As the economy struggles, UK pallet networks continue to record year-on-year growth.
The UK’s pallet networks shifted more than 15.3 million pallets last year, a 7.3% rise on the number moved in 2010.
Data from the Association of Pallet Networks (APN) shows that while the UK, and beyond, has endured recession, the networks have continued to outperform the economy.
Eight of the nine UK networks are APN members, representing more than 650 hauliers, almost 30,000 vehicles and 13 million ft2 of warehouse space.
In the five years that APN has been benchmarking performance, its member networks have seen average pallet volume growth of 25%, compared to the economy’s attempt to avoid falling back into technical recession and a forecast of 0.6% GDP growth for 2012.
APN chairman Paul Sanders says: “Once again the sector has seen unprecedented volumes being handled by all member networks.”

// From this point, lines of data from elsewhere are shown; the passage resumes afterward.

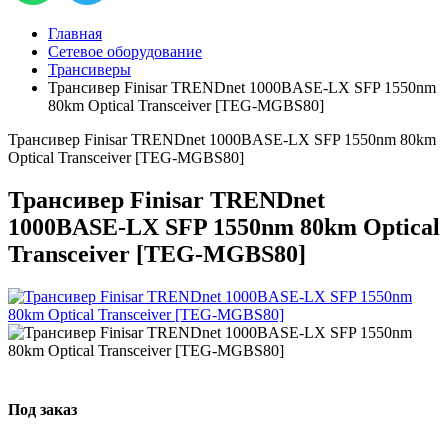
Главная
Сетевое оборудование
Трансиверы
Трансивер Finisar TRENDnet 1000BASE-LX SFP 1550nm
80km Optical Transceiver [TEG-MGBS80]
Трансивер Finisar TRENDnet 1000BASE-LX SFP 1550nm 80km
Optical Transceiver [TEG-MGBS80]
Трансивер Finisar TRENDnet
1000BASE-LX SFP 1550nm 80km Optical
Transceiver [TEG-MGBS80]
Под заказ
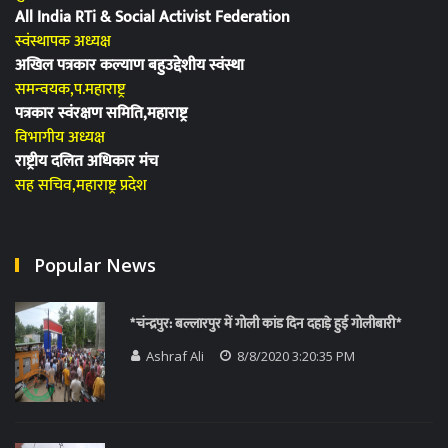
All India RTi & Social Activist Federation
स्वंस्थापक अध्यक्ष
अखिल पत्रकार कल्याण बहुउद्देशीय स्वंस्था
समन्वयक,प.महाराष्ट्र
पत्रकार स्वंरक्षण समिति,महाराष्ट्र
विभागीय अध्यक्ष
राष्ट्रीय दलित अधिकार मंच
सह सचिव,महाराष्ट्र प्रदेश
Popular News
*चंन्द्रपुर: बल्लारपुर में गोली कांड दिन दहाड़े हुई गोलीबारी*
Ashraf Ali
8/8/2020 3:20:35 PM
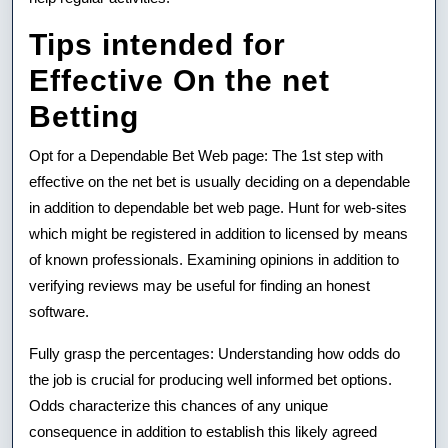
Tips intended for
Effective On the net
Betting
Opt for a Dependable Bet Web page: The 1st step with
effective on the net bet is usually deciding on a dependable
in addition to dependable bet web page. Hunt for web-sites
which might be registered in addition to licensed by means
of known professionals. Examining opinions in addition to
verifying reviews may be useful for finding an honest
software.
Fully grasp the percentages: Understanding how odds do
the job is crucial for producing well informed bet options.
Odds characterize this chances of any unique
consequence in addition to establish this likely agreed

But while the networks’ UK operations remain their engine rooms, the UK is an increasingly mature market with well-established players and the networks need to look further afield.
Key to future growth?
Despite Greece’s plight and the economic difficulties in Spain, Portugal and Italy, the Continent remains a largely untapped and potentially lucrative market for the networks.
Last autumn Hilary Devey’s Pall-Ex revealed plans to build a 15-country-strong European pallet network by 2015 (MT 10 October). The company plans to achieve this through the master franchise route, where a partner runs the service in each country in line with Pall-Ex’s stipulated service standards.
Pall-Ex MD Adrian Russell says: “Sending freight to Madrid is [in principle] the same as to Margate or Edinburgh.” He sees the extension of the Pall-Ex service, already established in Italy and Iberia, with France, Germany and Benelux on the cards, as a win-win situation for the network and its members.
It is a sentiment James Wilson, chief executive of Palletways, agrees with. Europe has been integral to the network since the ex-TNT man bought it in 2004 with backing from Phoenix Equity Partners.
“When we invested in the business we had three objectives: first to continue to invest in the UK to make it a market leader; second to copy Palletways’ model and open new networks on the Continent; and third to open a pan-European connection between the networks.”
Wilson has done just that and the network now has directly, or majority-owned, operations in Benelux, Spain, Italy, Portugal, Switzerland and, most recently, Germany last July. France is the exception where Palletways partners local company CLL.
At the start of this year, Swedish Post was subcontracted to open up the Nordic region for Palletways.
Although European locations only contribute just over half the 26,000 pallets that Palletways Group handles each night, the growth potential in these markets is significant. While UK growth has cooled in recent months, in line with APC’s market data, growth in other countries is far higher.
Wilson says Spain and Italy have been star performers in the company’s current financial year, which runs to the end of May.
“We are still in a high growth environment,” he says, but concedes that there is still work to be done to get Germany up to speed.
Building a directly-owned pallet network is not for the fainthearted. Wilson says the company has probably invested close to €20m (£16.6m) so far. “If you want to create a European company as opposed to a British company, you can’t do it with a million or two. You’ve got to be talking €10m, €20m, €30m to set it all up,” he says.
It’s a point not lost on Palletforce. Although active in Ireland and on the European mainland, international business represents just 3% of the network’s revenues.
Chief executive Michael Conroy told MT last year: “We see this as a big opportunity and would like a presence in the whole of Europe.”
Although direct ownership would be an option for Palletforce, which has no significant bank borrowing, Conroy, who is expected to make an announcement on Europe shortly, has indicated that he favours a partnership approach closer to what Palletways is doing. Palletforce also recently recruited John McKail as European development director.
A different stance
With all the clamour around Europe, Wolverhampton-based Pallet Track’s MD Nigel Parkes’ insistence that he will not even countenance European development for another two years seems all the more striking.
“The majority of operators on the Continent operate what we’d term freight networks,” says Parkes. “They haven’t got to the level of specialisation that the UK has.”
Pallet Track relies on members and tie-ups with Continental networks to meet European delivery needs, although Parkes continues to keep a watching brief. “I’m not getting carried away in the hysteria of Europe,” he says.
Wilson is unfazed. “First and foremost, the customers today in the UK broadly want a UK and European product offering. Secondly, the profit our members can generate out of an international shipment is probably six to seven times higher than a domestic shipment,” he says.
“In 2004, we had 70 locations in the UK and now we are 301-plus locations in Europe. We were doing 8,000 or 9,000 pallets a night, and now we’re doing more than 26,000 pallets a night.
“If you look at the next biggest pallet operator it might be doing 7,000 to 8,000. So our strategy is pro-UK and pro-Europe.”